Converting Website construction to UNICODE

General questions about using TextPad

Moderators: AmigoJack, bbadmin, helios, Bob Hansen, MudGuard

Post Reply
User avatar
Mike Olds
Posts: 226
Joined: Wed Sep 30, 2009 3:27 pm
Contact:

Converting Website construction to UNICODE

Post by Mike Olds »

Greetings,

I am having a devil of a time figuring out how to convert my site to Unicode.

By Unicode I mean being able to see diacriticals in the font used in the textpad window, (versus & # 000; number ids), being able to input the diacriticals by typing in something like ALT000 or as in IAST Unicode & # 000; and having them appear correctly in the textpad window; being able to view the diacriticals in my web browser using 'view in web browser' (by way of an internal apache web server); and finally to view the correct diacriticals in the browser window from the installed web page.

I am using TP 8.1.2 64bit on a Windows 7 ultimate PC.

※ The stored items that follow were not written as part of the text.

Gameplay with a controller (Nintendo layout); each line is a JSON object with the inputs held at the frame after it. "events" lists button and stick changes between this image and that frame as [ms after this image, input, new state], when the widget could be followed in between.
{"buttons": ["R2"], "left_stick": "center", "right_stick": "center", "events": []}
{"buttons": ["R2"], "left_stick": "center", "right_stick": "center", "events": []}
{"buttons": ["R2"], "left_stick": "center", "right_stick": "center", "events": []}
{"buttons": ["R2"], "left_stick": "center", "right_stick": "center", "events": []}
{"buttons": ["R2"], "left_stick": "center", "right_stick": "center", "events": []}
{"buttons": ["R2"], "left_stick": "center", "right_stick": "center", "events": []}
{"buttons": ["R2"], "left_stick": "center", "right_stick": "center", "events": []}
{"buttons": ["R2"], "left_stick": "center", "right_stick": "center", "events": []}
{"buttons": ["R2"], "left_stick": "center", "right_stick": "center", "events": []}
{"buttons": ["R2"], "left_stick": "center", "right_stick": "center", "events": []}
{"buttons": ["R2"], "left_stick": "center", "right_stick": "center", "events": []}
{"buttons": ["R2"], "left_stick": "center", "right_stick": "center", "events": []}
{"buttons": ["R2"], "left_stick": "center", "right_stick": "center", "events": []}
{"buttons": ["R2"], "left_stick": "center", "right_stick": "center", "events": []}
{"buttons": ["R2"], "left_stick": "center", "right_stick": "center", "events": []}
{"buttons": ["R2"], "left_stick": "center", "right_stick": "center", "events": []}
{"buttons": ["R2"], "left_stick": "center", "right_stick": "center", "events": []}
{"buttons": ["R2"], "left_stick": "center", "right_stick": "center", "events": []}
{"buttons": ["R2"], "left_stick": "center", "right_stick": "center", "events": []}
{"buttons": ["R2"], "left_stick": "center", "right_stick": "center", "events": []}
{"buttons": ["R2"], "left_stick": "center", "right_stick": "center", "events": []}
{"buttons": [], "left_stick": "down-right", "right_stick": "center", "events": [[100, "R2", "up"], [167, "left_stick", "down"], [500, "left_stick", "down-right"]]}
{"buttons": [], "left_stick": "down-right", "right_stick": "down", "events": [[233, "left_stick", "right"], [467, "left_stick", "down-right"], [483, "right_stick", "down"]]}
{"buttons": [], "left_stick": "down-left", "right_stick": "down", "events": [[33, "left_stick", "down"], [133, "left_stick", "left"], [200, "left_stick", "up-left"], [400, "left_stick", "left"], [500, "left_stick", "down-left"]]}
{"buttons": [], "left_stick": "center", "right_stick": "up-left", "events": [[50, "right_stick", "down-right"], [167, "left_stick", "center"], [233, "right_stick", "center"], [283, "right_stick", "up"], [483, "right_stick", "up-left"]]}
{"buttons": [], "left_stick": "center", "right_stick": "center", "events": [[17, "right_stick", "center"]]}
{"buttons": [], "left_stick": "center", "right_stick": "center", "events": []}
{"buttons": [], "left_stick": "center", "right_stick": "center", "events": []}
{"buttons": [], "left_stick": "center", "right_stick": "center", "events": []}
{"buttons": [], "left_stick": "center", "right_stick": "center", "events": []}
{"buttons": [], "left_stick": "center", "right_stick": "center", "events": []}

Currently I use a custom font (specifying charset="windows-1252") and call out the special characters with "<span class="mozp"></span>"
the files are then converted to IAST Unicode prior to uploading to the site:
http://obo.genaud.net

The advantage of having the diacriticals appear in the source htm files is obvious (I need to read the copy as I go along!), but so far I have not figured out how to manage it.

I have taken sample files and have tried converting the charset to "UTF-8" and leaving it as "Windows 1252", and have tried 'save as' UTF-8 and the default which is ANSI.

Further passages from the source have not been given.